Geisinger now intends to incorporate additional data to continue to train the predictive model. For example, the healthcare provider will input data on sepsis hospitalizations from 2017, along with more information on patients’ socio-economic background to build an even more granular view of the features that influence mortality rates.
By building the searchable index of medical journals using the Watson Explorer solution, Geisinger has also accelerated the time taken to locate valuable research studies. Where clinicians previously had to look through many journals to locate articles, the IBM solution helps them pinpoint useful research with a few clicks and uncover new studies they may not have been aware of before.
Dr. Wolk concludes: “Our experience using machine learning and data science has been very positive, and we see huge potential to continue its use in the medical field. Thanks to IBM, we are well on our way to breaking new ground in clinical care for sepsis and achieving more positive outcomes for our patients.”

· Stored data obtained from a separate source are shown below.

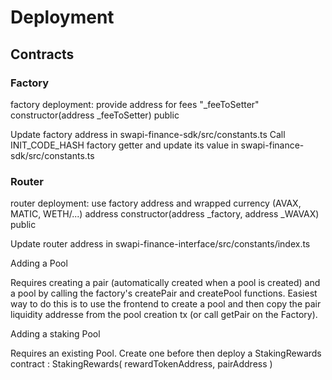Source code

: # Deployment

## Contracts

### Factory
factory deployment: provide address for fees "_feeToSetter"
constructor(address _feeToSetter) public

Update factory address in swapi-finance-sdk/src/constants.ts
Call INIT_CODE_HASH factory getter and update its value in swapi-finance-sdk/src/constants.ts

### Router
router deployment: use factory address and wrapped currency (AVAX, MATIC, WETH/...) address
constructor(address _factory, address _WAVAX) public


Update router address in swapi-finance-interface/src/constants/index.ts


Adding a Pool

Requires creating a pair (automatically created when a pool is created) and a pool by calling the factory's createPair and createPool functions.
Easiest way to do this is to use the frontend to create a pool and then copy the pair liquidity  addresse from the pool creation tx (or call getPair on the Factory).

Adding a staking Pool

Requires an existing Pool. Create one before then deploy a StakingRewards contract :
 StakingRewards( rewardTokenAddress, pairAddress )

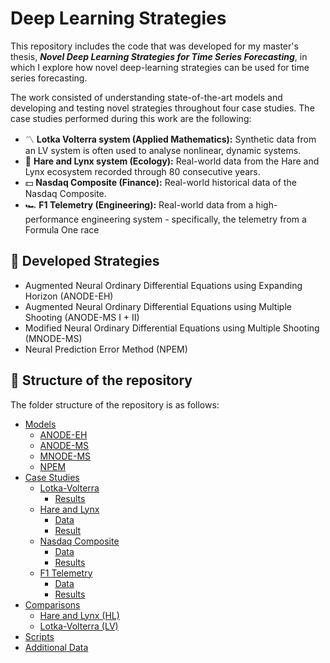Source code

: # Deep Learning Strategies
This repository includes the code that was developed for my master's thesis, _**Novel Deep Learning Strategies for Time Series Forecasting**_, in which I explore how novel deep-learning strategies can be used for time series forecasting.

The work consisted of understanding state-of-the-art models and developing and testing novel strategies throughout four case studies. The case studies performed during this work are the following:
- 〽️ **Lotka Volterra system (Applied Mathematics):** Synthetic data from an LV system is often used to analyse nonlinear, dynamic systems.
- 🐇 **Hare and Lynx system (Ecology):** Real-world data from the Hare and Lynx ecosystem recorded through 80 consecutive years. 
- 💵 **Nasdaq Composite (Finance):** Real-world historical data of the Nasdaq Composite.
- 🏎️ **F1 Telemetry (Engineering):** Real-world data from a high-performance engineering system - specifically, the telemetry from a Formula One race

## 🚀 Developed Strategies
- Augmented Neural Ordinary Differential Equations using Expanding Horizon (ANODE-EH)
- Augmented Neural Ordinary Differential Equations using Multiple Shooting (ANODE-MS I + II)
- Modified Neural Ordinary Differential Equations using Multiple Shooting (MNODE-MS)
- Neural Prediction Error Method (NPEM)
  
## 📄 Structure of the repository
The folder structure of the repository is as follows: 

- [Models](https://github.com/junetroan/Deep-Learning-Strategies/tree/main/models)
  - [ANODE-EH](https://github.com/junetroan/Deep-Learning-Strategies/tree/main/models/ANODE-EH)
  - [ANODE-MS](https://github.com/junetroan/Deep-Learning-Strategies/tree/main/models/ANODE-MS)
  - [MNODE-MS](https://github.com/junetroan/Deep-Learning-Strategies/tree/main/models/MNODE-MS)
  - [NPEM](https://github.com/junetroan/Deep-Learning-Strategies/tree/main/models/NPEM)
- [Case Studies](https://github.com/junetroan/Deep-Learning-Strategies/tree/main/case_studies)
  - [Lotka-Volterra](https://github.com/junetroan/Deep-Learning-Strategies/tree/main/case_studies/Lotka-Volterra%20(LV))
    - [Results](https://github.com/junetroan/Deep-Learning-Strategies/tree/main/case_studies/Lotka-Volterra%20(LV)/results)
  - [Hare and Lynx](https://github.com/junetroan/Deep-Learning-Strategies/tree/main/case_studies/Hare%20and%20Lynx%20(HL))
    - [Data](https://github.com/junetroan/Deep-Learning-Strategies/tree/main/case_studies/Hare%20and%20Lynx%20(HL)/data)
    - [Result](https://github.com/junetroan/Deep-Learning-Strategies/tree/main/case_studies/Hare%20and%20Lynx%20(HL)/results)
  - [Nasdaq Composite](https://github.com/junetroan/Deep-Learning-Strategies/tree/main/case_studies/Nasdaq%20Composite%20(IXIC))
    - [Data](https://github.com/junetroan/Deep-Learning-Strategies/tree/main/case_studies/Nasdaq%20Composite%20(IXIC)/data)
    - [Results](https://github.com/junetroan/Deep-Learning-Strategies/tree/main/case_studies/Nasdaq%20Composite%20(IXIC)/results)
  - [F1 Telemetry](https://github.com/junetroan/Deep-Learning-Strategies/tree/main/case_studies/F1%20Telemetry%20(F1))
    - [Data](https://github.com/junetroan/Deep-Learning-Strategies/tree/main/case_studies/F1%20Telemetry%20(F1)/data)
    - [Results](https://github.com/junetroan/Deep-Learning-Strategies/tree/main/case_studies/F1%20Telemetry%20(F1)/results)
- [Comparisons](https://github.com/junetroan/Deep-Learning-Strategies/tree/main/comparisons)
  - [Hare and Lynx (HL)](https://github.com/junetroan/Deep-Learning-Strategies/tree/main/comparisons/Hare%20and%20Lynx%20(HL))
  - [Lotka-Volterra (LV)](https://github.com/junetroan/Deep-Learning-Strategies/tree/main/comparisons/Lotka-Volterra%20(LV))
- [Scripts](https://github.com/junetroan/Deep-Learning-Strategies/tree/main/scripts)
- [Additional Data](https://github.com/junetroan/Deep-Learning-Strategies/tree/main/additional_data)
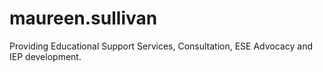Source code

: # maureen.sullivan
Providing Educational Support Services, Consultation, ESE Advocacy and IEP development.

About Geisinger Health System
Founded over 100 years ago, Geisinger serves communities in northern and central Pennsylvania, providing healthcare to citizens at a number of primary care and trauma centers. The company also offers medical education and pioneers research into new clinical care. The company’s main site, the Geisinger Medical Center, stands in Danville, Pennsylvania, next to the state-of-the-art Geisinger Center for Health Research, opened in 2007.